**Objective:** Lay out every line of the items that follow as a Markdown table with two columns, No. and Text, numbering the rows and skipping blank lines. Omit the pictures.

(Saved entries)
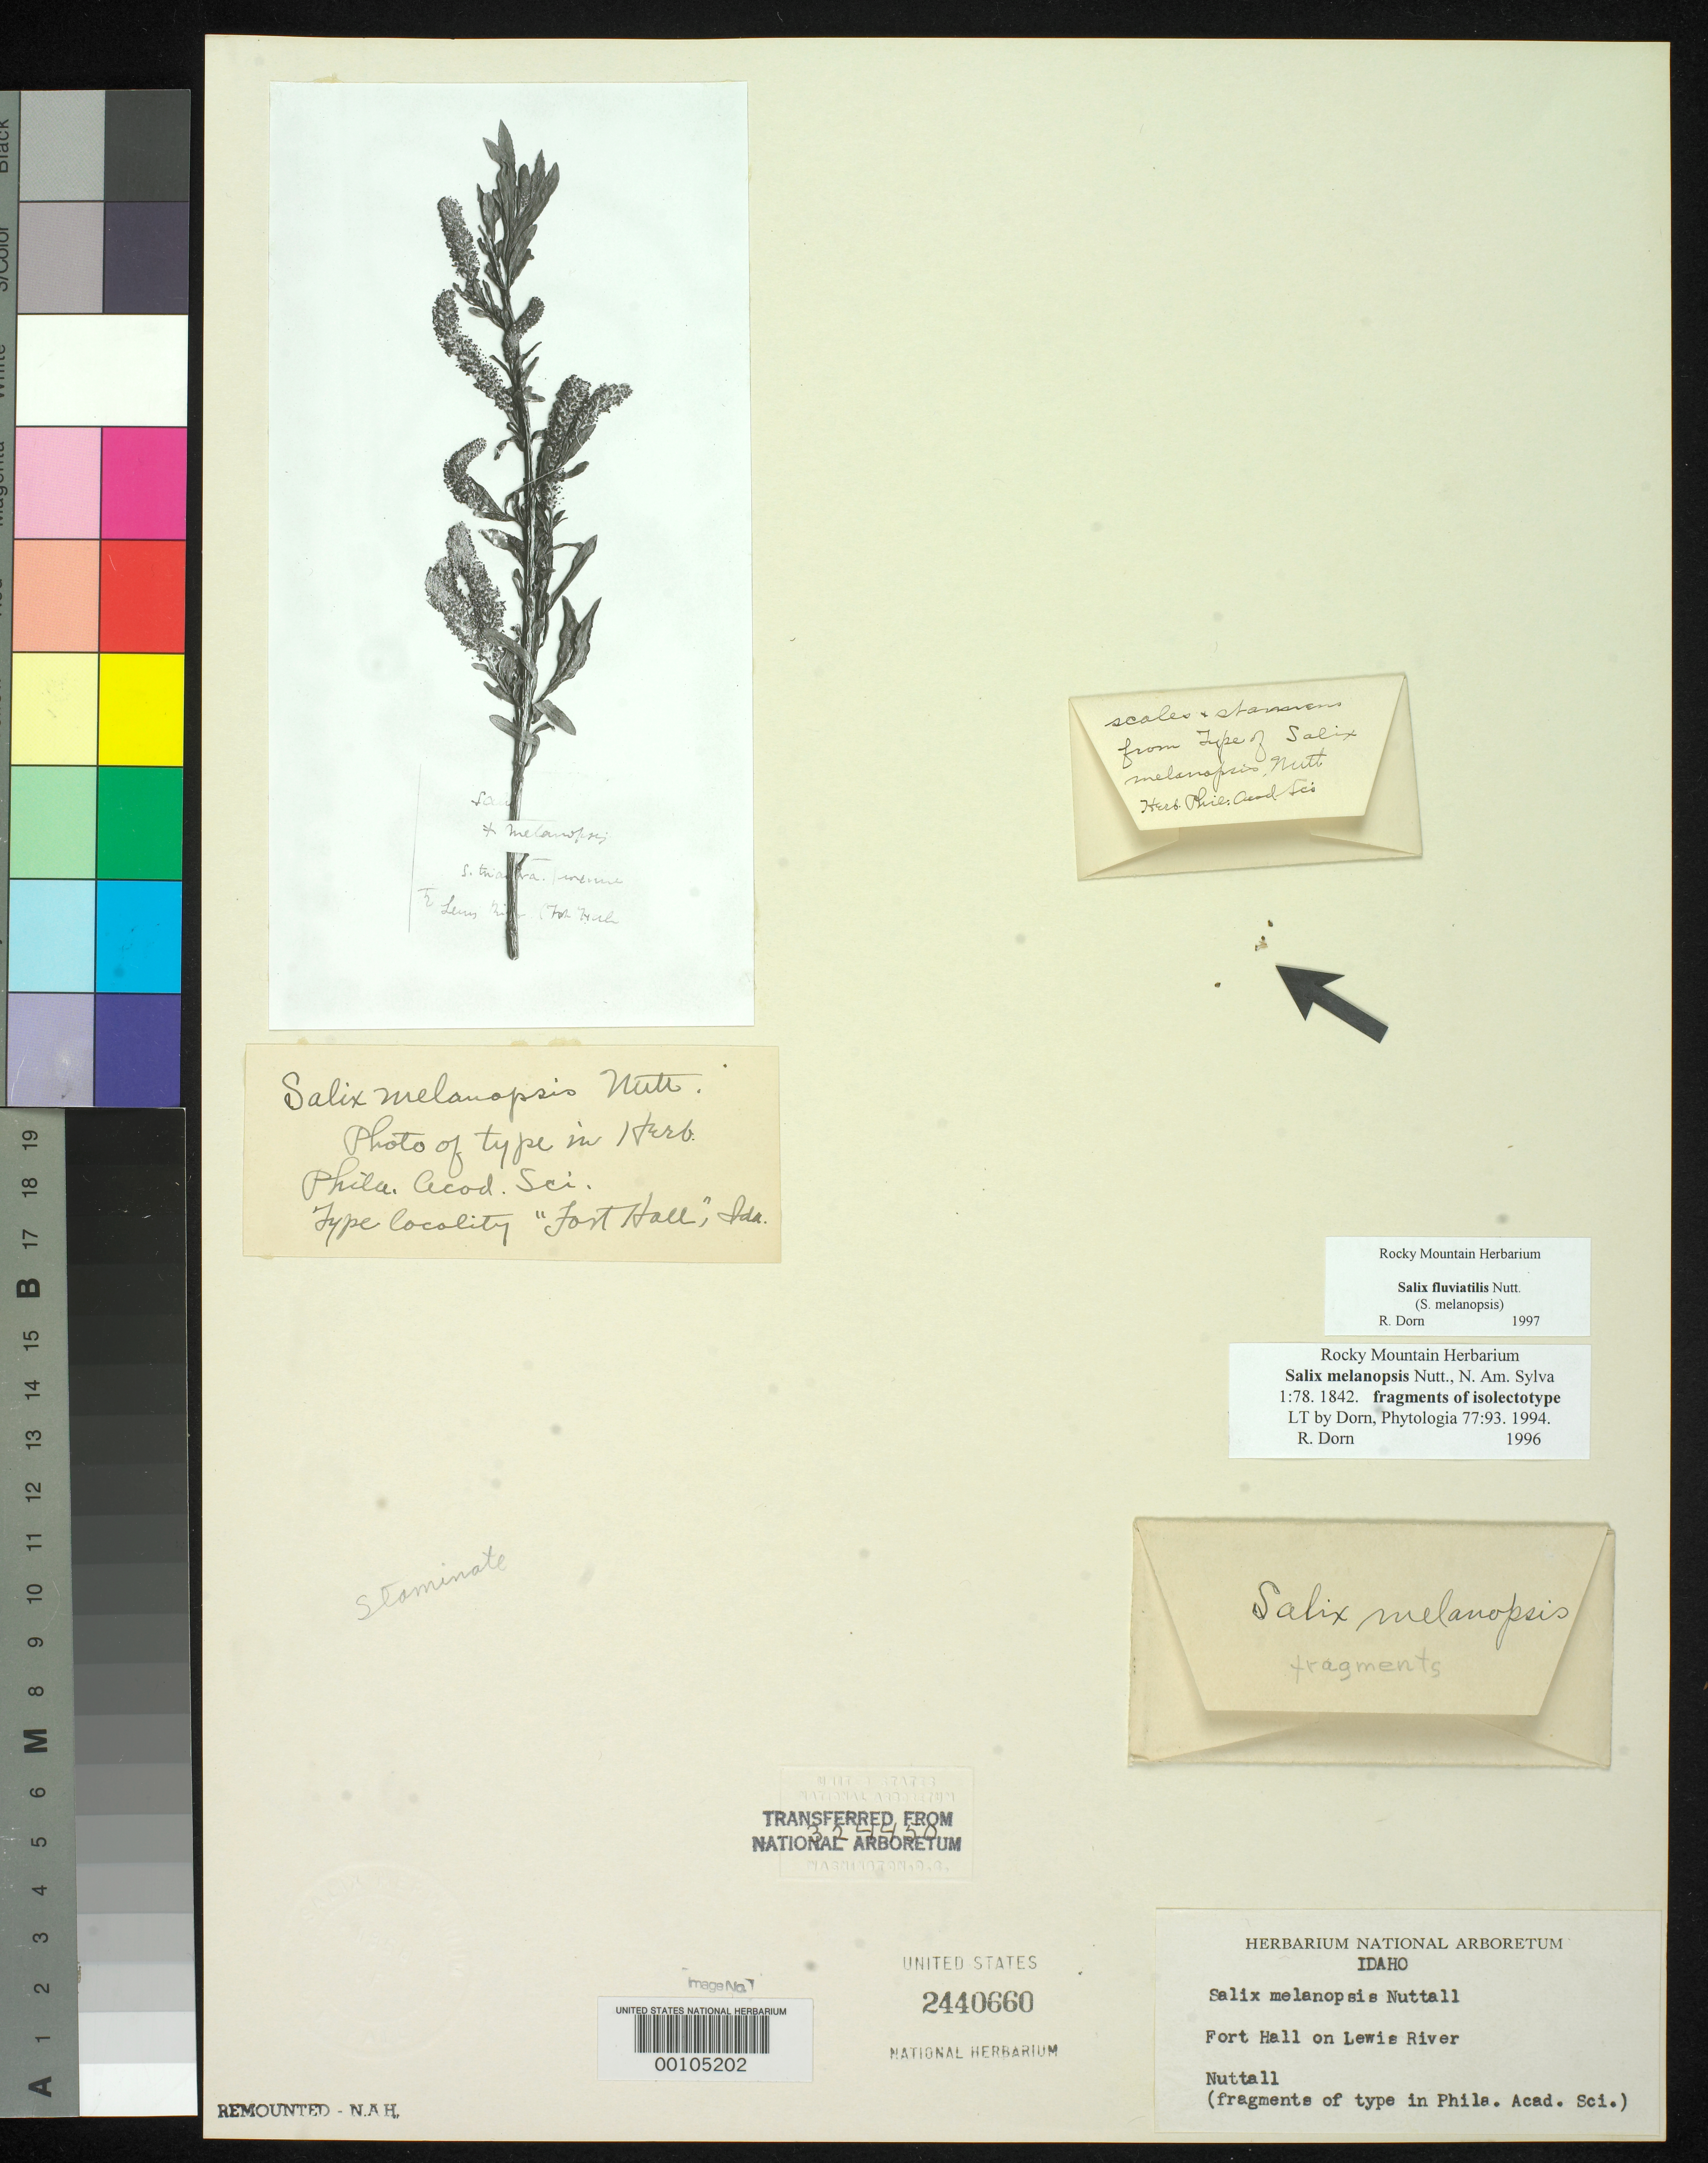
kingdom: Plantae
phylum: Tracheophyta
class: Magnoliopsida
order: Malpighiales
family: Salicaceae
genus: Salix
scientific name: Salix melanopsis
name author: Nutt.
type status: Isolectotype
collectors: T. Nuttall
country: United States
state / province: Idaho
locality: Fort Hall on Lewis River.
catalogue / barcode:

**Solution to this problem:**
| No. | Text |
|---|---|
| 1 | kingdom: Plantae |
| 2 | phylum: Tracheophyta |
| 3 | class: Magnoliopsida |
| 4 | order: Malpighiales |
| 5 | family: Salicaceae |
| 6 | genus: Salix |
| 7 | scientific name: Salix melanopsis |
| 8 | name author: Nutt. |
| 9 | type status: Isolectotype |
| 10 | collectors: T. Nuttall |
| 11 | country: United States |
| 12 | state / province: Idaho |
| 13 | locality: Fort Hall on Lewis River. |
| 14 | catalogue / barcode: |